Nella cornice dell’Arena del Bookstock Village del Salone Internazionale del Libro di Torino, ieri, lunedì 16 maggio, la delegazione maceratese di Nati per Leggere – in testa l’assessore alla Cultura, Stefania Monteverde – ha ritirato il premio nazionale assegnatogli per la sezione Reti di Libri quale miglior progetto di promozione della lettura rivolto ai bambini tra 0 e 5 anni.

 
La delegazione che ha partecipato alla cerimonia di consegna del prezioso riconoscimento era formata anche da Elena Carrano coordinatrice della rete Nati per leggere, Anna Ascenzi dell’Università di Macerata, Lucia Tubaldi dell’Associazione Culturale Pediatri, Tania Primucci referente Npl Apiro, Martina Coppari assessore alla Cultura del Comune di Cingoli e Mery Petrini referente NpL della Biblioteca Comunale Mozzi Borgetti del Comune di Macerata.
«Un premio importante a tutto il nostro territorio – ha affermato l’assessore Monteverde subito dopo aver ritirato il premio – impegnato in un grande e capillare progetto per il diritto di tutti i bambini a creascere con i libri e con adulti che sanno raccontare buone storie.
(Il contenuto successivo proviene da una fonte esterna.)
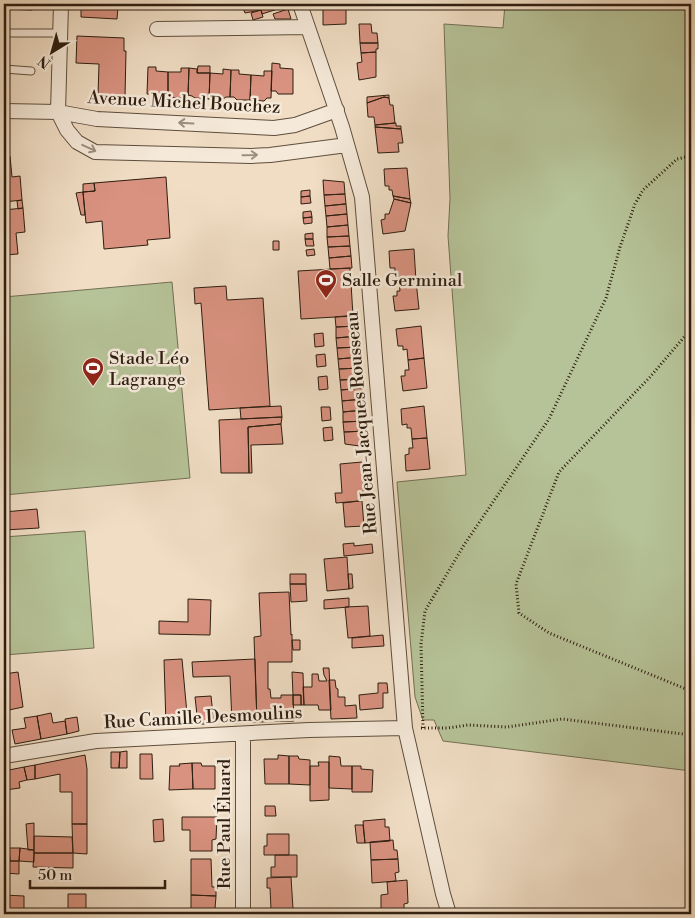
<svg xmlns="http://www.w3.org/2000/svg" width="695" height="918" font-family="'Libre Bodoni',serif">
	<rect width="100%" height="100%" fill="#f0ddc4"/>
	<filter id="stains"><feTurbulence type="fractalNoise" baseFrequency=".004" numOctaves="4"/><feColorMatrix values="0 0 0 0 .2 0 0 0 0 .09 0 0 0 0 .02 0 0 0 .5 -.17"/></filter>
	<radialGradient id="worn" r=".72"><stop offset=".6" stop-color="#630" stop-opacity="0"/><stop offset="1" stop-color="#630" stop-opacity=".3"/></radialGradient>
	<!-- green -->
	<path fill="#b6c297" stroke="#727054" d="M505 4H691V771L443 741 434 720H423L415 697 397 482 466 475 448 236 450 199 444 24 503 28Z
		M172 282 190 478 4 495V297Z
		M85 531 94 648 4 655V537Z"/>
	<!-- building -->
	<path fill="#d99280" stroke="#2d1e10" d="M4 4H32V10L4 9Z
		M81 4H107V6L118 7 117 19 81 17Z
		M244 4H287V6L262 14 261 10 245 13 242 5Z
		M323 5H346V24L323 25Z
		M288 9 291 19H275L273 14Z
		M261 10 263 17 253 20 251 13Z
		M359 24H371L372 33H377L378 43H360Z
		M77 36 124 38V51H126L125 96 98 95 99 64 76 63Z
		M360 43H378V49H376V52L361 53Z
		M376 52V77L359 80 357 63 362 62 361 53Z
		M272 63 280 64V68L293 69V94H278L276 91H271Z
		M198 66H210V73H197Z
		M148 67H156V71L168 72V97H154L151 94H147Z
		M181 68H189L188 95H184L181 98 168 97V72H181Z
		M189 68 197 69V73H210L209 99 195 98 192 96 188 95Z
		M223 69 231 70 230 97H226L223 99H209L210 73 223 74Z
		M231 70H239V74L251 75 250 100H237L234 97H230Z
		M264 71H272L271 98H267L264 101 250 100 251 75 264 76Z
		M389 95V98L384 97 367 103V97Z
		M384 97 389 98 390 105H393L395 123 375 125 374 117H368L367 103Z
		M395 123H396V126H401V129L375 127V125Z
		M375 127 401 129 403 143H398L399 152 378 153Z
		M10 156 12 177 20 176 22 200 4 202V157Z
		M407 168 410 199 393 196 392 190H389V186H385L384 169Z
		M166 177 170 238 147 240 148 245 104 249 102 221 86 223 83 192 95 191 94 183Z
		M323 180 344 182 345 194 324 195Z
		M94 183 95 191 83 192V184Z
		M310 190V196L301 197V191Z
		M83 192 85 215H81L76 193Z
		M345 194 346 204 325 206 324 195Z
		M310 196 311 203 301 204V197Z
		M393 196 410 199 411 203 394 199Z
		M394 199 411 203 405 231 383 234 381 220 385 219V214H389Z
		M22 200 23 208 18 209 17 201Z
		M344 204H346L347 214 326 216 325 206Z
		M23 208 25 232 16 233 18 254 4 255V210Z
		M311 211 312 217 303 218V212Z
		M347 214 348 225 327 227 326 216Z
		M312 217V223L304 224 303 218Z
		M348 225 349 236 327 237V227Z
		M313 233V239H305V234Z
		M349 236 350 246 328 247 327 237Z
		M305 239H313L314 246H306Z
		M273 241H279V250H273Z
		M350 246 351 256 329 258 328 247Z
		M314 249 315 255 307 256 306 250Z
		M414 249 416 281 399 282 398 272H395V268H390L389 251Z
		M351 256 352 268 330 269 329 258Z
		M350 268V274H352L353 283H351L353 316 301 319 298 271Z
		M416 281 419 309 395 311 393 296H397V291H400L399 282Z
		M226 286 227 300 263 298 270 406 209 410 201 303 195 304 194 288Z
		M356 315 357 326 336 327 335 317Z
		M357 326 358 336 336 338V327Z
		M421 326 424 358 408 360 407 349 403 350V346H398L396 329Z
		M323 333 324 346 315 347 314 334Z
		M358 336 359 347 337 348 336 338Z
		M359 347 360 357 338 359 337 348Z
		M325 354 326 366 317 367 316 355Z
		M360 357V368L339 369 338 359Z
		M424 358 427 388 403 391 401 376H405V370H409L408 360Z
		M360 368 361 379 340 380 339 369Z
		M327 376 328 389 319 390 318 377Z
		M361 379 362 388 341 390 340 380Z
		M362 388 363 399 342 401 341 390Z
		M363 399 364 410 343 412 342 401Z
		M281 406 282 417 241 419 240 408Z
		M424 406 427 438 412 439 411 428H407V424L402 425 401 409Z
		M321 407H330L331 420 322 421Z
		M364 410 365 421 343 422V412Z
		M282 417 281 424 248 427 249 473H221L219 420Z
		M365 421 366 431 344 432 343 422Z
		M281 424 283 444 251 445 252 473H249L248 427Z
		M332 427 333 440 324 441 323 428Z
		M366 431 367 447 345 444 344 432Z
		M427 438 430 469 406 471 405 455 409 454V448H413L412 439Z
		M362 462 364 491 359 492V501L336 503 335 493H342L340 464Z
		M359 501H362L364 526 345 527 343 503Z
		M37 509 39 528 4 530V512Z
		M354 543V546L372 544 373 553 344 556 343 544Z
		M347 557 349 589 327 591 324 559Z
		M290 574H306V584H290Z
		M348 574H352L353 588 349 589Z
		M290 584H306L307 601 291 602Z
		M289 592 291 635 292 634V662H268V689H270L271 698H281V695H293L294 721 257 722 254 637 261 636 259 593Z
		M349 598V607L324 609V600Z
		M188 599 211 600 210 635 159 634V621L188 622Z
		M368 606 370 636 348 638 345 607Z
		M383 635 384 646 352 648V638Z
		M292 640H300V650H293Z
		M182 659 188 725H166L164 660Z
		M255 659 257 722 232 723 230 676 193 677 192 662Z
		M323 668H329L331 710H319L318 705H304L303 687H312V674H318L319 681H327L324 675Z
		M18 672 23 707 9 710 4 674Z
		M292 672 303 673 304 705H301V695H293Z
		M329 680H335L336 688 338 689V697H345V706L356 705 357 718 331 719Z
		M378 683H387L388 693H383V708L360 710 359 695 378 693Z
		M293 695H301V705H293Z
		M211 696 214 724H198L195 697Z
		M51 713 53 723 65 721 67 734 41 739 37 716Z
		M37 716 41 739 15 744 12 730 26 728 24 718Z
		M77 717 79 731 67 734 65 719Z
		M127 751V768H119L120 752Z
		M111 752H120L119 768H111Z
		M140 754H152L153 779H140Z
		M85 755 87 769V824H72V792H60V774L35 779V765Z
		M278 755 289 756V784H265L264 759H278Z
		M289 756H298L299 759 310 760V785L289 784Z
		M329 756 340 757 341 766H352V789L329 788Z
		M318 762H329V800L310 801V766H319Z
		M192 763H201L202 766H215V789H193Z
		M192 763 193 789 169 790 170 766H180L179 764Z
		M35 765V779L27 780 24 767Z
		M352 766H361V769L373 770 372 792H352Z
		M24 767 27 780 19 782 20 788 5 790 4 786V771Z
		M4 802 8 803V812H4Z
		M265 806H275L276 816H265Z
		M182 817H217L216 839 212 840V851H190V830H182Z
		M163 819 164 841 154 842 153 820Z
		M385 819V827H389L390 841 365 843 363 821Z
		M34 823V850H28L26 824Z
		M72 824H87V854L73 853Z
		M355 825H363L365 843H357Z
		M267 834H289V855H264V846H267Z
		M34 836 72 837 73 853H34Z
		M393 840 394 850H397L398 859 371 860 370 842Z
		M4 848H9L10 861H4Z
		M9 848H20L19 861H10Z
		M20 848 34 850V862L19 861Z
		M34 853H73V868L33 867Z
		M275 855H297V877H271V867H275Z
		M191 859H211L212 887H216V896L191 895Z
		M398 859 399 872 395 873 396 881 372 883 371 860Z
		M4 861H19V874L4 873Z
		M291 877 293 909H271L270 888H267V878Z
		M407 880 408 903 404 904V910H381V895L388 894 387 882Z
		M68 894H86V912H68Z
		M4 895 24 896V911L4 910Z
		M191 895 216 896 215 909 211 910V914H191Z
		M4 910H16V914H4Z
		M33 911H59V914H33Z"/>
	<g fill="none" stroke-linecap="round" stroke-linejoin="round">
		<!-- service casing -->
		<g stroke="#5e4e3d" stroke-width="9">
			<path id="service" d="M4 33H60
				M4 69 31 71"/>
		</g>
		<!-- minor casing -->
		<g stroke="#5e4e3d" stroke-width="16">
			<path id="minor" d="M61 4 58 112 67 130 77 142 95 152 251 156 270 155 347 145
				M300 4 342 127 362 197 405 728 443 894 449 914
				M157 29 307 27
				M4 111 58 112 97 119 274 128 295 125 337 110
				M243 734V914
				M4 756 96 741 309 730 405 728"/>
		</g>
		<!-- path -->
		<path stroke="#2d1e10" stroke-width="3" stroke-dasharray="1 2.5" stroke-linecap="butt" d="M691 329 650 377 559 472 516 584 519 613 549 633 691 691
			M421 728H448L468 725 507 727 562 719 691 735
			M423 728 421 644 425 611 464 545 549 419 606 298 620 247 635 204 643 190 677 159 691 156"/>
		<!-- service -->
		<use href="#service" stroke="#f5e9d9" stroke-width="7"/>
		<!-- minor -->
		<use href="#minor" stroke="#f5e9d9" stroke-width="14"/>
	</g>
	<!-- one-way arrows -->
	<defs><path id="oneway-shaft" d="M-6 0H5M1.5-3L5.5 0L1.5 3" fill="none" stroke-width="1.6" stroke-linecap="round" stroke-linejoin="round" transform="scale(1.25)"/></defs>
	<g stroke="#9b8e7f">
		<use href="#oneway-shaft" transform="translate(186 123) rotate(-177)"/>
		<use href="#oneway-shaft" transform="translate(89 148) rotate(25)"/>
		<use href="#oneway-shaft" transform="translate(250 155) rotate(-1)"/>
	</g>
	<!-- icons -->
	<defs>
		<g id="stadium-pin" transform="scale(1.125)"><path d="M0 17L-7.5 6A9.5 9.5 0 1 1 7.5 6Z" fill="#8f2418" stroke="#f5e9d9"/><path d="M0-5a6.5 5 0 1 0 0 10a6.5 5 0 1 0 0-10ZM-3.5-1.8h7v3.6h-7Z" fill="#fff"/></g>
	</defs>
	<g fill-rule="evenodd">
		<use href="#stadium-pin" x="326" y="280"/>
		<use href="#stadium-pin" x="93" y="368"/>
	</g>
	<g text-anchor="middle" stroke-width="5" stroke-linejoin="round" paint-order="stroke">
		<!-- street labels -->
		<g font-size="18" fill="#2d1e10" stroke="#f5e9d9">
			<text transform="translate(184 102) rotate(3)" y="6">Avenue Michel Bouchez</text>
			<text transform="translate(361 423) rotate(-95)" y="6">Rue Jean-Jacques Rousseau</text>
			<text transform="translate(203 717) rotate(-3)" y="6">Rue Camille Desmoulins</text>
			<text transform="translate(224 824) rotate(-90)" y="6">Rue Paul Éluard</text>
		</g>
		<!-- poi labels -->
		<g font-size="18" fill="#2d1e10" stroke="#f5e9d9" text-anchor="start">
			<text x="342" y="286">Salle Germinal</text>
			<text x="109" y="364">Stade Léo<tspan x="109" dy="21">Lagrange</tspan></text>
		</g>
	</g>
	<!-- margin -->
	<rect width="695" height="918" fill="none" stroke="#f0ddc4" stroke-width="20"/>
	<rect x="5" y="5" width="685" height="908" fill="none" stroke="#2d1e10" stroke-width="2.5"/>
	<rect x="10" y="10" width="675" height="898" fill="none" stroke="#2d1e10"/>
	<!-- north arrow -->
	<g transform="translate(52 52) rotate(217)" stroke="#f5e9d9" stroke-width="4" paint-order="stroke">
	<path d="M0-4L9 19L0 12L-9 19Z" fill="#2d1e10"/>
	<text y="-8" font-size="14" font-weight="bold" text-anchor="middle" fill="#2d1e10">N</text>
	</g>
	<!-- scale -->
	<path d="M30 880v8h135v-8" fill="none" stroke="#2d1e10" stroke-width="2.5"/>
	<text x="38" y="880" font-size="15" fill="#2d1e10" stroke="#f5e9d9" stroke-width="4" paint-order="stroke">50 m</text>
	<rect width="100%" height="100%" filter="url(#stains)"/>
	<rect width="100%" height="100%" fill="url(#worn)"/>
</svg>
Ci stimola a lavorare insieme in una rete sempre più forte. A nome dei 22 Comuni e di oltre 200 associati alla rete un grazie speciale a Elena Carrano e Lucia Tubaldi , grandi animatrici della nostra rete Nati per leggere».

 
«In un’atmosfera piacevole e familiare – ha detto invece Elena Carrano, coordinatrice della rete – abbiamo accolto il premio nazionale Nati per leggere 2016 come rete esordiente con grande entusiasmo. Siamo spinti a proseguire verso la sfida operativa più complessa nel prossimo triennio e portare NpL nelle situazioni di maggiore difficoltà, cercando di raggiungere famiglie e gruppi di popolazione in condizioni di maggior svantaggio socio culturale affinché sia garantita a tutti la possibilità di godere di uguali opportunità».
Il progetto NPL – Leggere è familiare in Provincia di Macerata, si basa, come noto, sulla creazione di una rete sinergica di relazioni e collaborazioni stabili tra istituzioni, operatori dei servizi sanitari, educativi, sociali, integrativi e società civile.

 
E sono proprio queste peculiarità del progetto che hanno portato alla vittoria del premio come si legge nella motivazione: «In breve tempo sono riusciti a creare una rete ampia e articolata che coinvolge molti comuni e comprende le componenti pediatriche e sanitarie e tutte le aree previste dal progetto Nati per leggere».
Infatti, anche se ha pochi anni di vita – è in piedi dal 2013 – il progetto maceratese può già contare sulla cooperazione tra diverse professionalità e può quindi considerarsi un vero e proprio progetto di comunità che consente di raggiungere il maggior numero di famiglie con bambini in età prescolare e genitori in attesa.
Sotto lo slogan «Leggere è familiare», nel 2013, è stato realizzato un protocollo d’intesa istituzionale di respiro provinciale, costruendo la base necessaria per dare un quadro di corresponsabilità istituzionale preciso agli ambiti d’azione del progetto, valorizzando nel contempo, in una rete accreditata di soggetti, le iniziative e azioni portate avanti in modo spontaneo e occasionale dalle tante realtà sensibili in diversi ambiti e servizi del nostro territorio.

 
Al protocollo d’intesa realizzato tra Provincia di Macerata, Comune di Macerata, Asur Area Vasta N.3, Università di Macerata, Federazione Italiana Medici Pediatri, Collegio Provinciale delle Ostetriche, Rete provinciale delle Biblioteche Scolastiche, AIB Marche, ACP Marche, aderiscono tutti i Comuni della provincia che si impegnano a far proprie le finalità generali del progetto NPL declinandole e eventualmente integrandole nel proprio ambito sui bisogni del proprio territorio comunale.

 
Attualmente alla rete NpL – Leggere è Familiare in Provincia di Macerata, hanno aderito 22 Comuni e oltre 200 soggetti, tra biblioteche, pediatri, nidi, scuole dell’infanzia, comunità familiari e minori, centri famiglia, associazioni del terzo settore, lettori volontari e singoli cittadini.